INDEX SUPPLEMENT B: RECENT 
ORTHODOX MATYRS

©  2004 by Orchid Land Publications

[20040424]

     While Juan Diego of South America has recently been declared the first Roman Catholic indigenous American Saint, the first Orthodox indigenous North American Saint,  Peter the Aleut, and one of the first Orthodox Saints in North America, has been recognized as such by the Orthodox Church for some time.  Having been baptized by Russian monks on Kodiak Island and later being in the employ of the Russian-American Trading Company, he was captured in 1815 by Spanish sailors and taken to San Francisco.  Roman Catholic priests tried to force him to embrace Roman Catholicism.  He said. "We are Christians; we have been baptized."  When the Saint refused to renounce Orthodoxy, the Latins cut off his fingers and then his hands.  St. Peter died as a result of the tortures, thus accepting martyrdom rather than betraying the true Faith.  His festival is September 24th.  More information can be

obtained HERE.   St. Peter was the first native-American martyr to have been glorified (i.e. officially acknowledged to be a Saint) by the holy Orthodox Church.  Several Russian missionaries in Alaska from the end of the 18th century and the early nineteenth century have also been glorified.  Some were martyred.  St. Innokenty later became the chief hierarch of the Russian Orthodox Church in Moscow.  The missionary work in Alaska (while it was still Russian, before Alaska was urchased by the USA) is the root and foundation of North American Orthodoxy--the only Orthodox body in America till Communism upset the situation in Russia, and various groups formed their own hierarchies--a very uncanonical situation that can be resolved only by ecclesiastical unity under a single American patriarch.  
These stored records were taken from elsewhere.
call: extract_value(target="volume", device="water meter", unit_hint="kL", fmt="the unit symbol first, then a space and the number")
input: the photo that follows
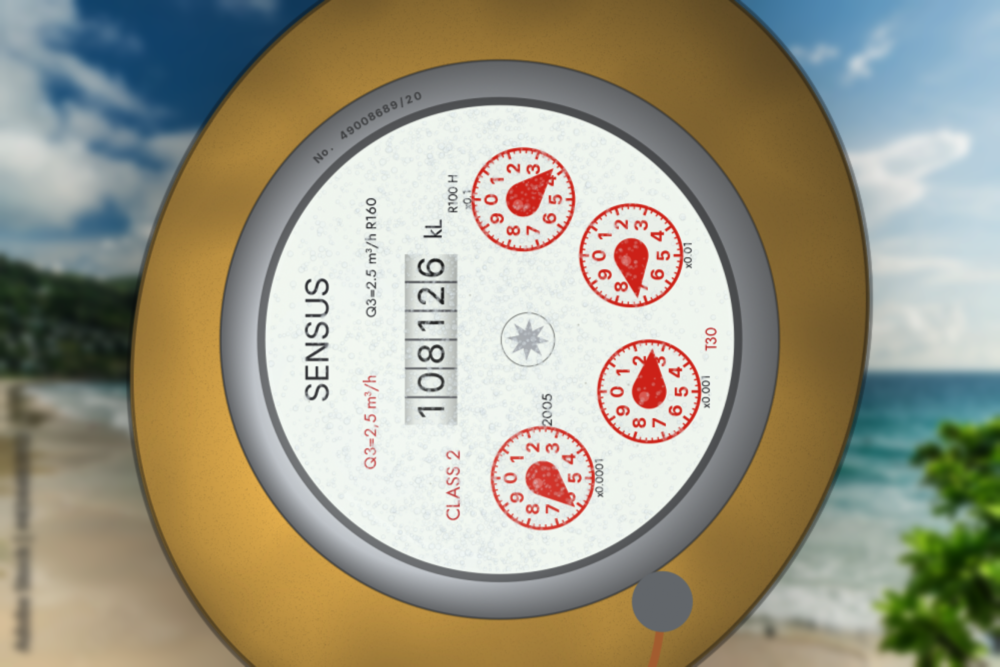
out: kL 108126.3726
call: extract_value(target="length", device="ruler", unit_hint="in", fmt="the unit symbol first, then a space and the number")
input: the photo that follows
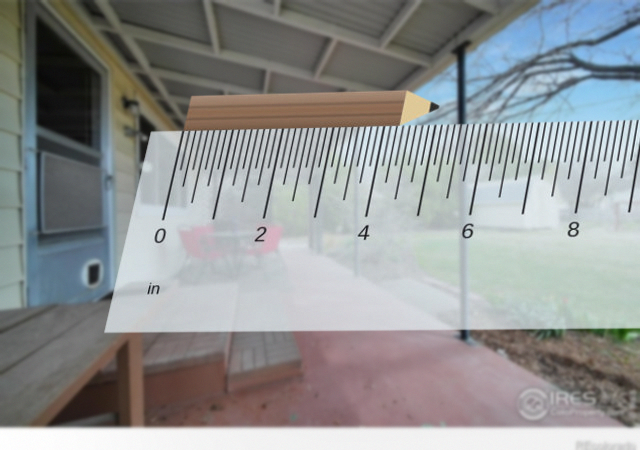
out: in 5
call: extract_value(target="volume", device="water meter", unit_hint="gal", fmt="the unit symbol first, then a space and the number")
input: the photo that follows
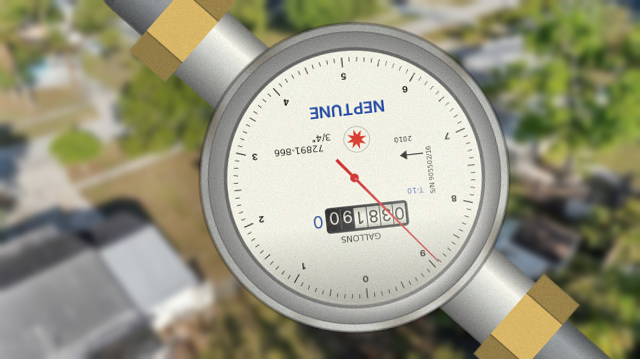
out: gal 381898.9
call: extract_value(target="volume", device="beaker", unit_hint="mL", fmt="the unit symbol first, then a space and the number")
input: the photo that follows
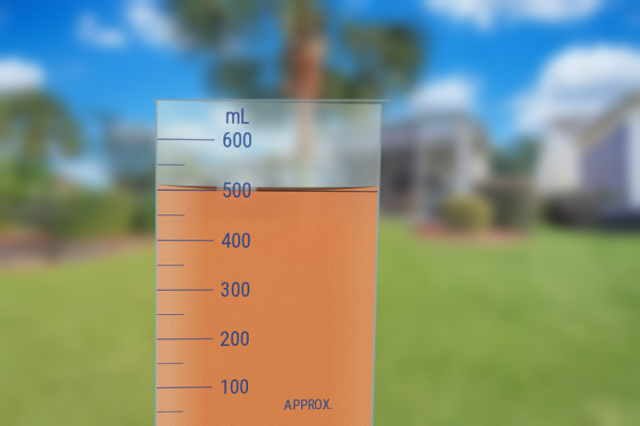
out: mL 500
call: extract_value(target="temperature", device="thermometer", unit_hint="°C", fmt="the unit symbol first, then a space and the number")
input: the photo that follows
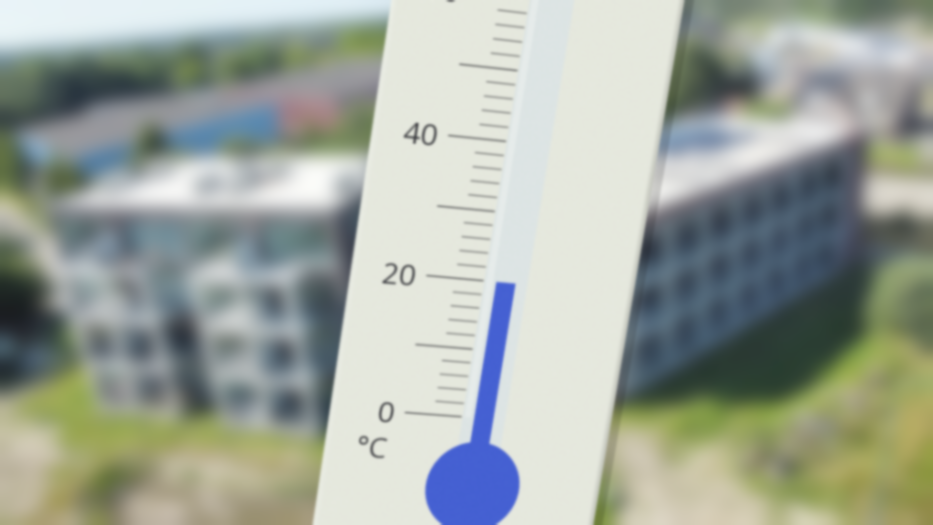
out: °C 20
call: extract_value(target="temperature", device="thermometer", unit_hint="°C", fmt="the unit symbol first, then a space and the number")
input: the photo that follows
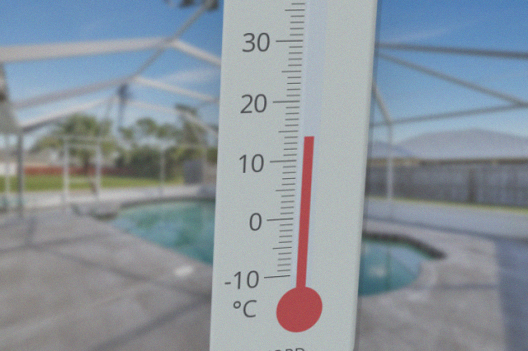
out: °C 14
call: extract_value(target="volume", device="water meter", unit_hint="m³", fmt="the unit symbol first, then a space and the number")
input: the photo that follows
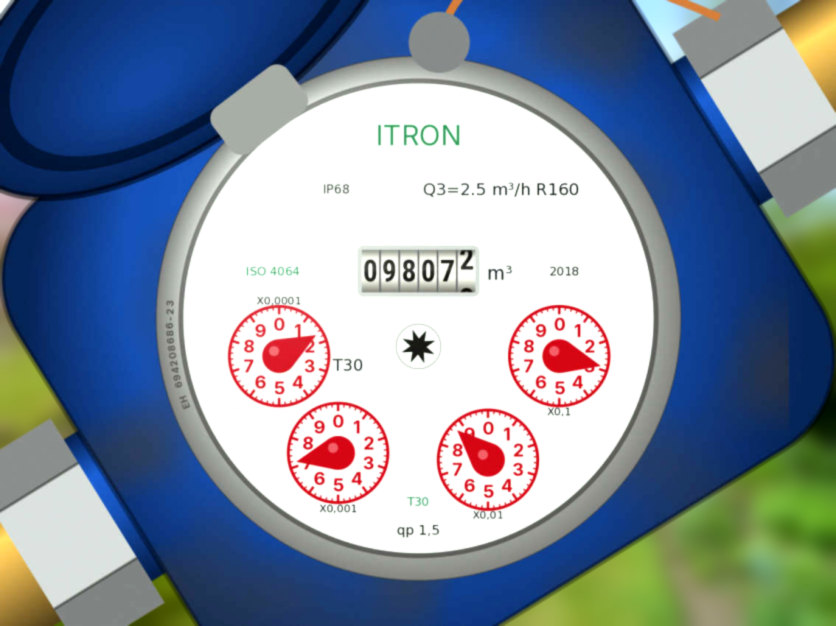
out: m³ 98072.2871
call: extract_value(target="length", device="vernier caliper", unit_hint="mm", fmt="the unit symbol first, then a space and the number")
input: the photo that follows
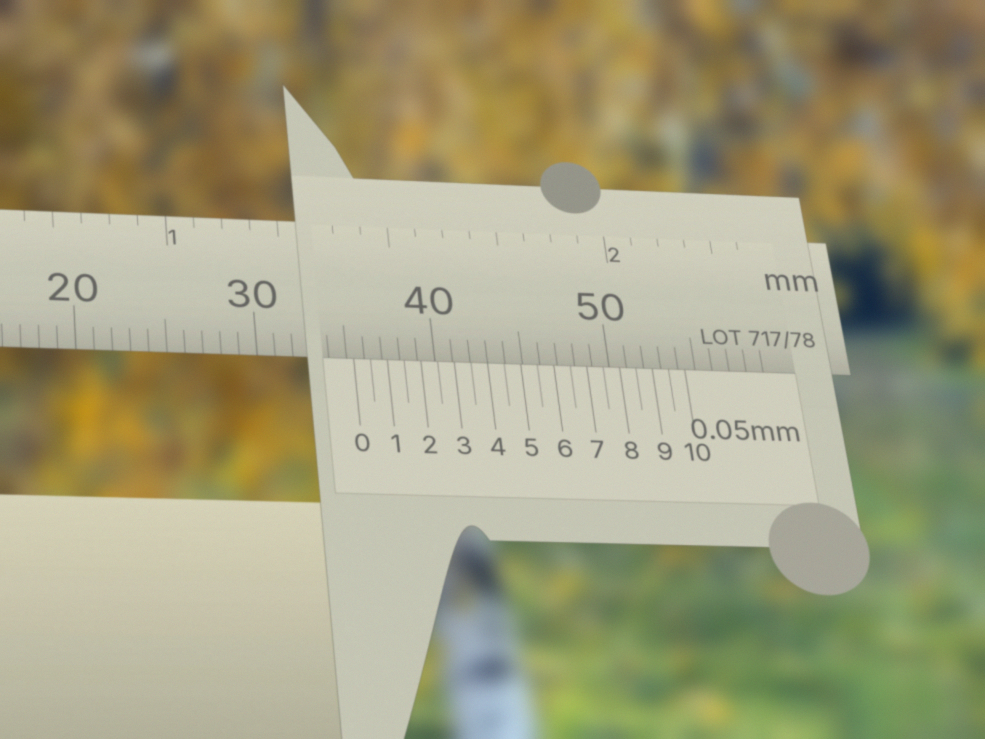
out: mm 35.4
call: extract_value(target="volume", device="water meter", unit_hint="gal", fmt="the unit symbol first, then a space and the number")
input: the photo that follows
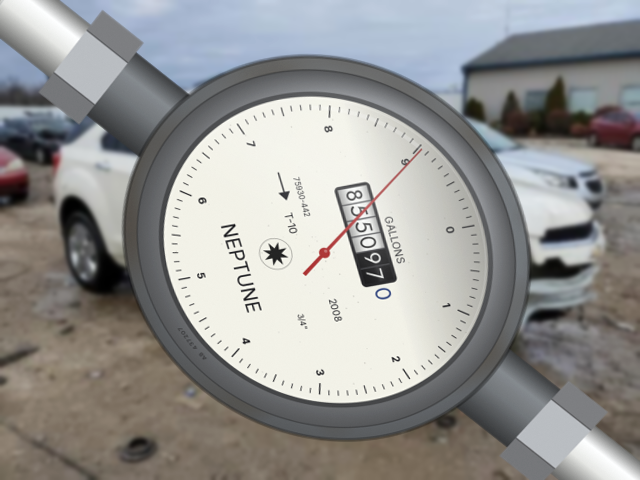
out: gal 8550969.0
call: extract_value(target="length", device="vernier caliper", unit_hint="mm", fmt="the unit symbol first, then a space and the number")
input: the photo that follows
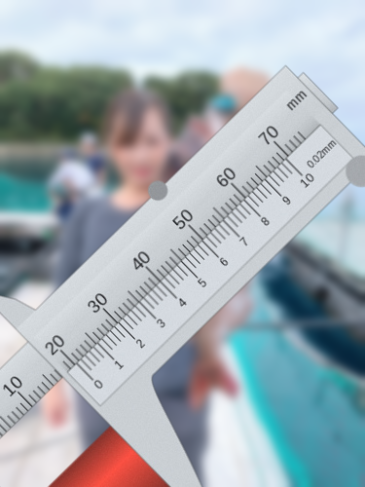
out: mm 20.4
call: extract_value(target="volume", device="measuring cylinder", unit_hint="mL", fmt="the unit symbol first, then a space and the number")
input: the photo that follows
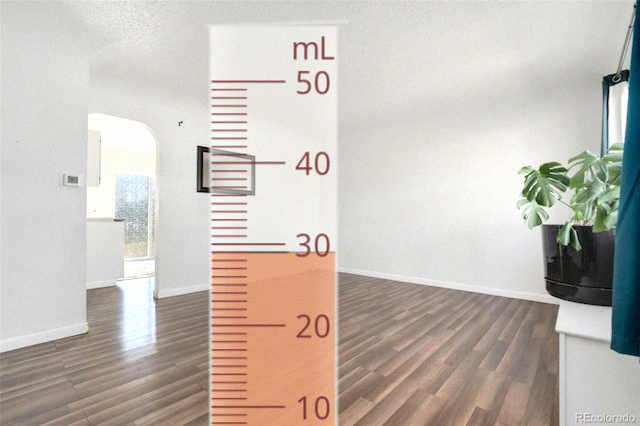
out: mL 29
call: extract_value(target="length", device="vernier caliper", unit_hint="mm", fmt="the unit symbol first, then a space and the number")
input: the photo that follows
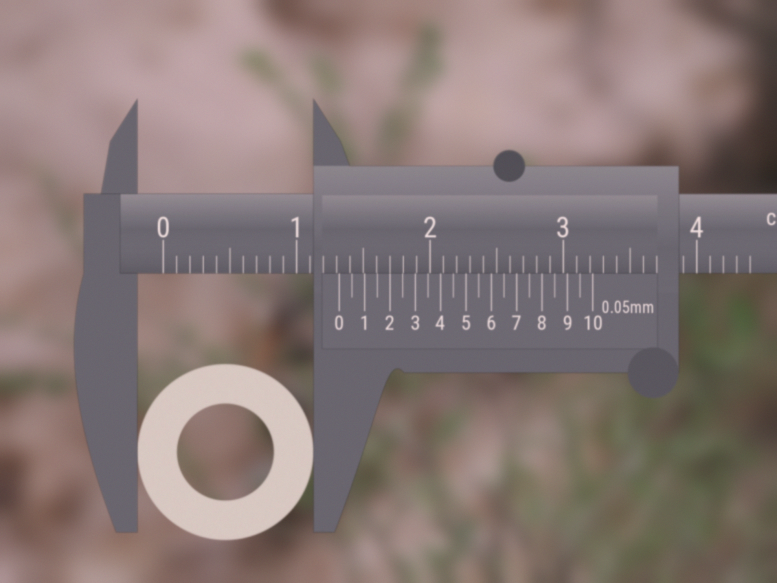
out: mm 13.2
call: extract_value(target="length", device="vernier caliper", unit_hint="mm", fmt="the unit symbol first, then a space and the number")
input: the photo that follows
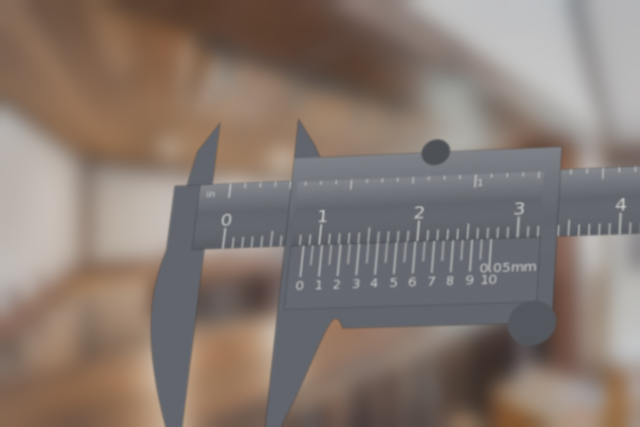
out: mm 8.4
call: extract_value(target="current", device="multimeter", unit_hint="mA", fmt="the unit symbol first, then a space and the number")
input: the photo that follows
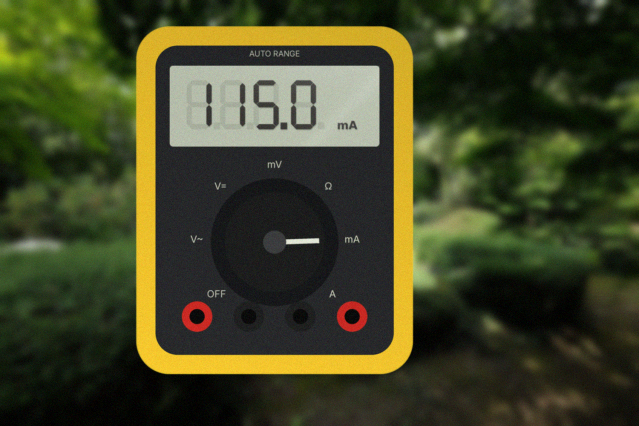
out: mA 115.0
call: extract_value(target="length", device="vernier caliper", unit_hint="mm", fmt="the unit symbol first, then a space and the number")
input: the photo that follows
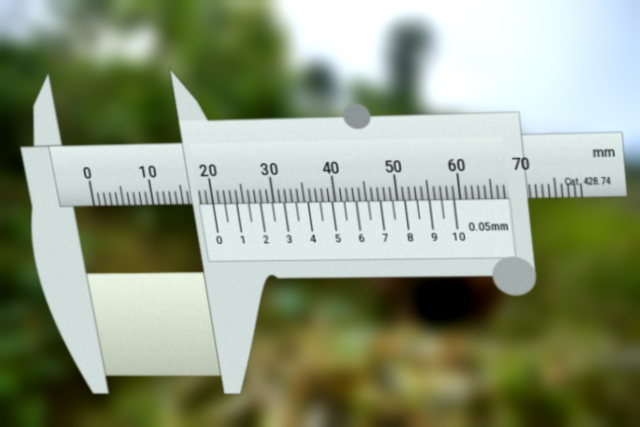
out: mm 20.0
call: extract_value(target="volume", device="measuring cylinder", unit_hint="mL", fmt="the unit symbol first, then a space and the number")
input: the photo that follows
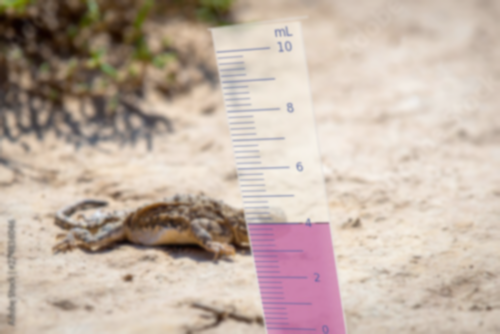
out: mL 4
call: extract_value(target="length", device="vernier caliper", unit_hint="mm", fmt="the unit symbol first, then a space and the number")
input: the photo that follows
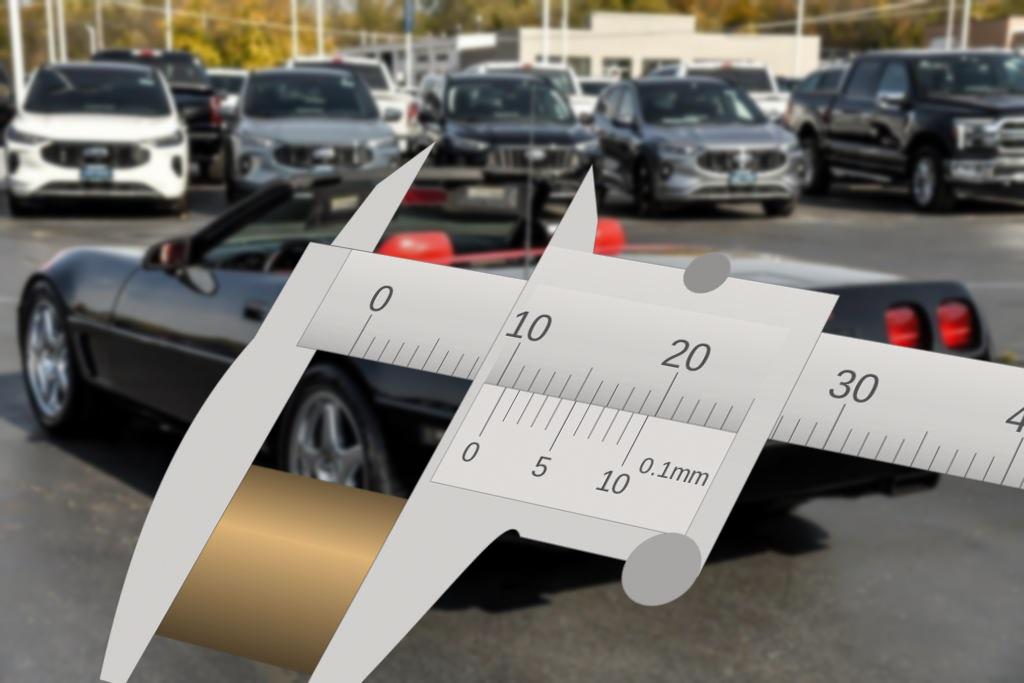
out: mm 10.6
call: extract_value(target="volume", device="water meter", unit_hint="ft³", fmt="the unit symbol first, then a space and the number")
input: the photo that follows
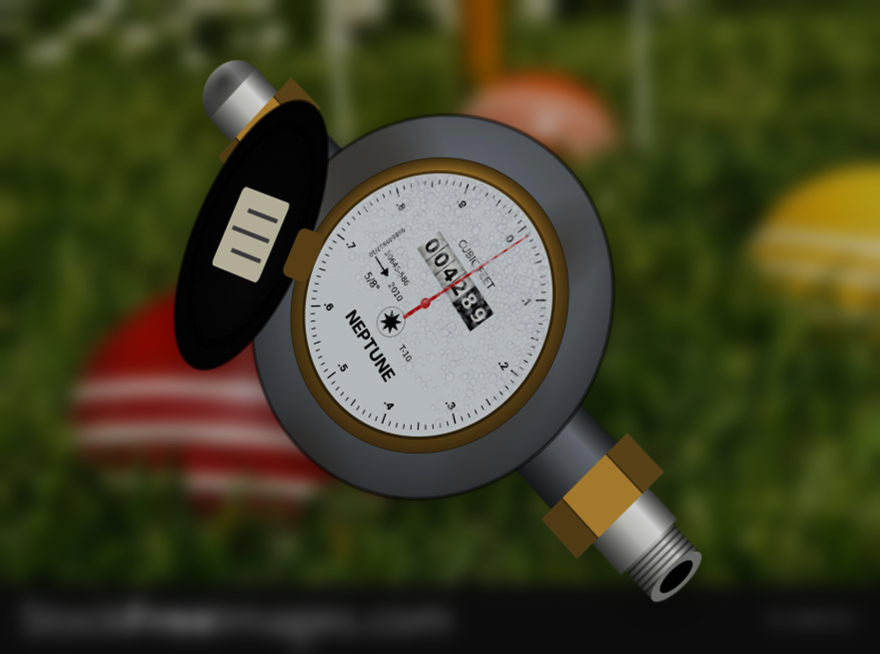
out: ft³ 4289.01
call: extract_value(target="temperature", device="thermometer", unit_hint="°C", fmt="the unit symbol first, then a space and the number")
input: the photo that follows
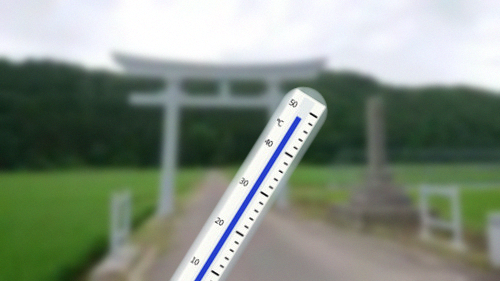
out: °C 48
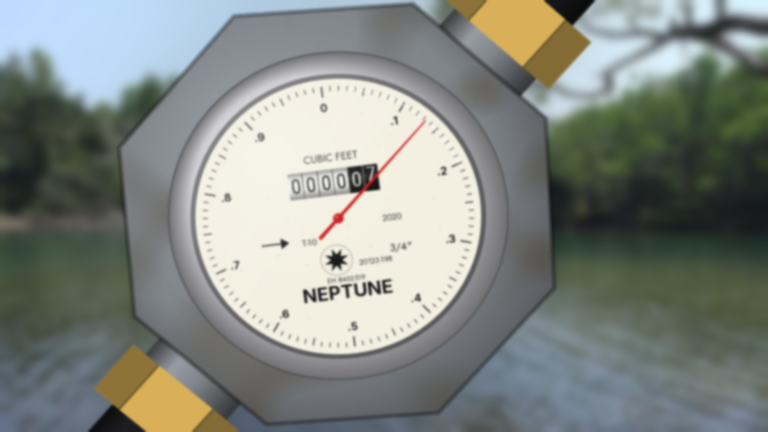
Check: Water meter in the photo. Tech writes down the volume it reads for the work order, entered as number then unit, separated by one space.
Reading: 7.13 ft³
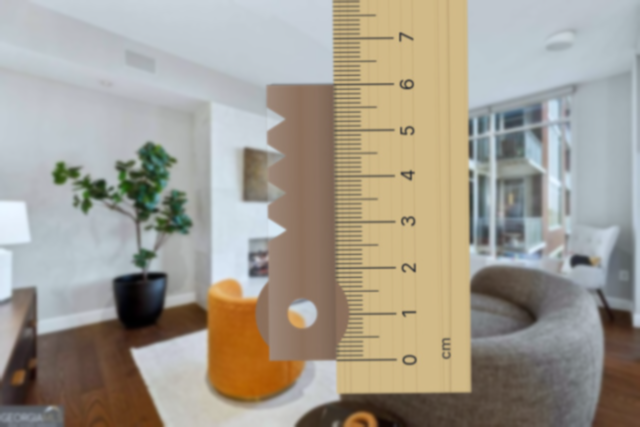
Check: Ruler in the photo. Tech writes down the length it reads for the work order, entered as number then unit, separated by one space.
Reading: 6 cm
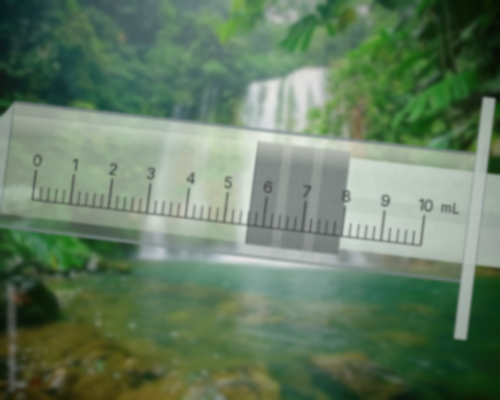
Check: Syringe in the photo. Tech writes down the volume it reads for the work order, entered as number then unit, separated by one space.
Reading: 5.6 mL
     If the main Orthodox bodies cannot unite in a an American Orthodox Church with its own patriarch, does it make sense for these bodies to think of discussing an improbable unity with OTHERdox, CACOdox, NEOdox,  AUTOdox, MICROdox, and SCHETICOdox forms of Christianity?  Isn't that turning reasonable priorities upside-down--rather like trying to unite a county council of one state with the legislature of another state, or trying to use a keyboard and monitor when the computer is lacking?

 

     We should not forget the Orthodox Martyrs under 
barbarisms of the twentieth century:

--under the Turks:  more than three million Greek, Armenian, and Nestorian Christians died.  A leading Greek bishop had his eyes punched out and was then burned alive.   

--in the Communist Soviet Union,  600 bishops, 40,000 priests, and 120,000 monastics perished; only 200 priests survived.  SIxty million laypersons are reported to have suffered death for being Christian; even more suffered deprivation of their possessions and imprisonment during that ghastly time.  All readers could be well advised to read Father Arseny . . . priest, prisoner, spiritual father (St. Vladimir's Seminary Press, 2000).

--millions perished in Romania and Serbia.  Fifteen hundred Orthodox monasteries in Albania  were reduced to about twenty.